I read a recent article written by Brad, “Men are too short sighted women are too complacent”, http://draginol.joeuser.com/article/335427/Men_are_too_short_sighted_women_are_too_complacent , where he opined his observation of short sighted men, as well as how complacent women are. That is, unintelligent, uninteresting, and boring (same difference).
Let us look at this from a different angle, and discuss for a moment what exactly does a man want from a woman, other than the usual sexual encounter that is? We can pretend that the first thing the man will think of is… “I wonder how intelligent she is?” or we can be honest and know that he will be thinking…”Nice rack” or “Not bad looking, nice body…etc.” or something else about her looks. Let’s face it people, men are men; they will continue to be the way they are! And why not, it is what keeps our world interesting is it not?
There are those men who want a woman to be the blond bombshell stereotype: shapely, lots of hair, looks good on his arm, does everything he says, in essence she might as well be a doll, and dare I say a sex toy?!
Some men want the type they can take home to mom: still looks good on his arm, not too much make up, not more intelligent than him, wants babies and will stay home no matter what. He will happily marry her because she will have no aspiration to outdo him! (now I’m being insulting to my gender! Forgive me ladies, trying to make a point!)
And of course, there are those men who want the ideal woman, she is a mixture of the bombshell (not necessarily blonde), and the stay at home type, and she will have an opinion, seek out new things, but she will no matter what, let him be the ruler of their world because he is king of his castle after all! This is obviously not a nice way to think of any woman right?
But let us say that men think with their dicks no matter what; and women are only out to get what they can from a man because that is what they do! Then, predicatively, they become boring and uninteresting because they now have what they want, and are no longer interested in themselves or their lives for that matter! This gives the men the excuse to go outside their marriages in search of the next big perky tits and firm ass because wifey at home isn’t looking as good as she used to? (Have I insulted any men yet?)
Insults aside, then again, would that not be the predictable way to think about what a woman is and what a man is?
Now let us briefly examine why exactly would a woman become complacent?
I make no excuses, yes; there are those amongst my gender who have perhaps given up on their lives. Perhaps because they cannot muster the energy to do one more thing after all that they do for everyone else; whether that is at home, or work, or both!
There are also those in my gender who have let the daily happenings in their lives dictate their lack of interest in seeking…. anything.
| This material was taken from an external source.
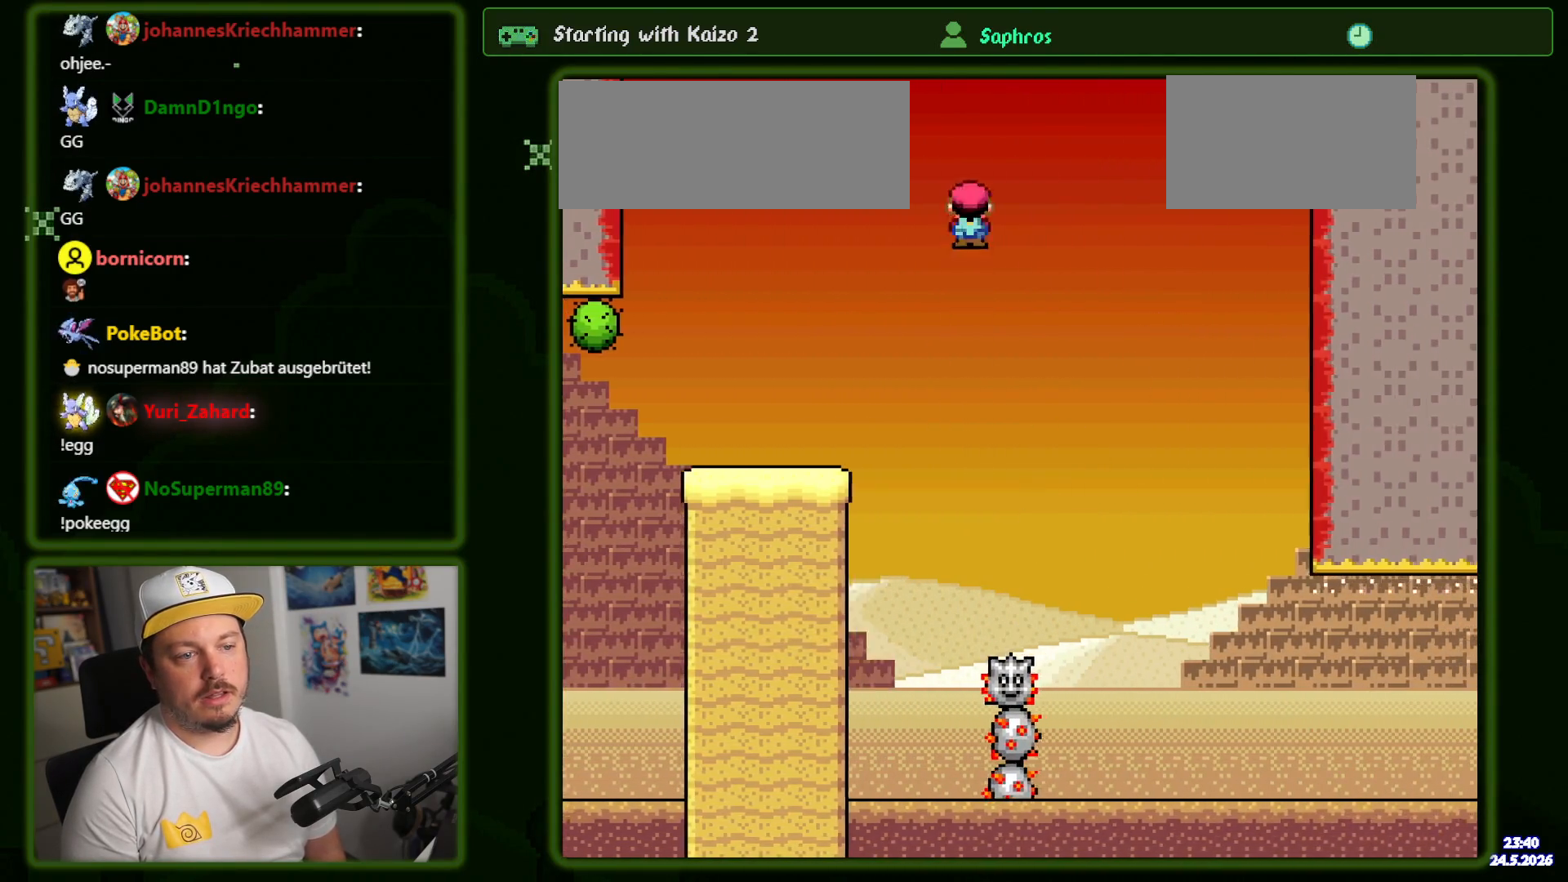
{"dt_ms": 500, "buttons": ["X", "DPAD_RIGHT"], "events": [[100, "A", "up"], [300, "DPAD_RIGHT", "up"], [317, "DPAD_LEFT", "down"], [417, "DPAD_LEFT", "up"], [417, "DPAD_RIGHT", "down"]]}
Some of us have given up. Some feel there is just no need to bother because they are just going around in circles anyway.
All that may be true, for some women, (even for some men!), but it is not a valid or fair prediction! It is pretty easy to say that a woman has become complacent but I would say the same of some men as well! (And that is not trying to give “tit for tat”)
The women who do choose to get married (or involved and settled down) and whether they have children or not, of course their outlook will change! They would be really stupid to be on that one-track pony because they are older, and wiser, their focus will be on whatever is going on in their lives! They will talk about their children; they will talk about housework, exercising, and the food they like to eat, their habits, because it is what their focus is at that time. But who is to say that they don’t read books, or are not interested in what is going on in the world around them?
Perhaps because they are too busy caring for the men in their lives? After all, if it was not for the women in their lives, how could the CEO run his company? Who would take care of the finite details that are so necessary to have a happy and successful marriage and family life? Who is the glue that keeps the family unit going? To whom would the children look for guidance if mommy didn’t know how to be a mommy? Which she learned by being involved in the happenings of her daily life? And this is a woman being complacent….how?
I will attest that some women will become uninterested in themselves, yes, because sometimes, it is what being married, and especially, with children, does to a woman, because of her focus being only on the husband and the children. (Half the time if the man were less selfish, it would not be so.) It does take a woman being older, and wiser to their own needs that takes them out of being this way and leading this type of existence. Because they realize that it is OK for them to have a life of their own! Oh yes, there are 40 and older women who do live very interesting lives.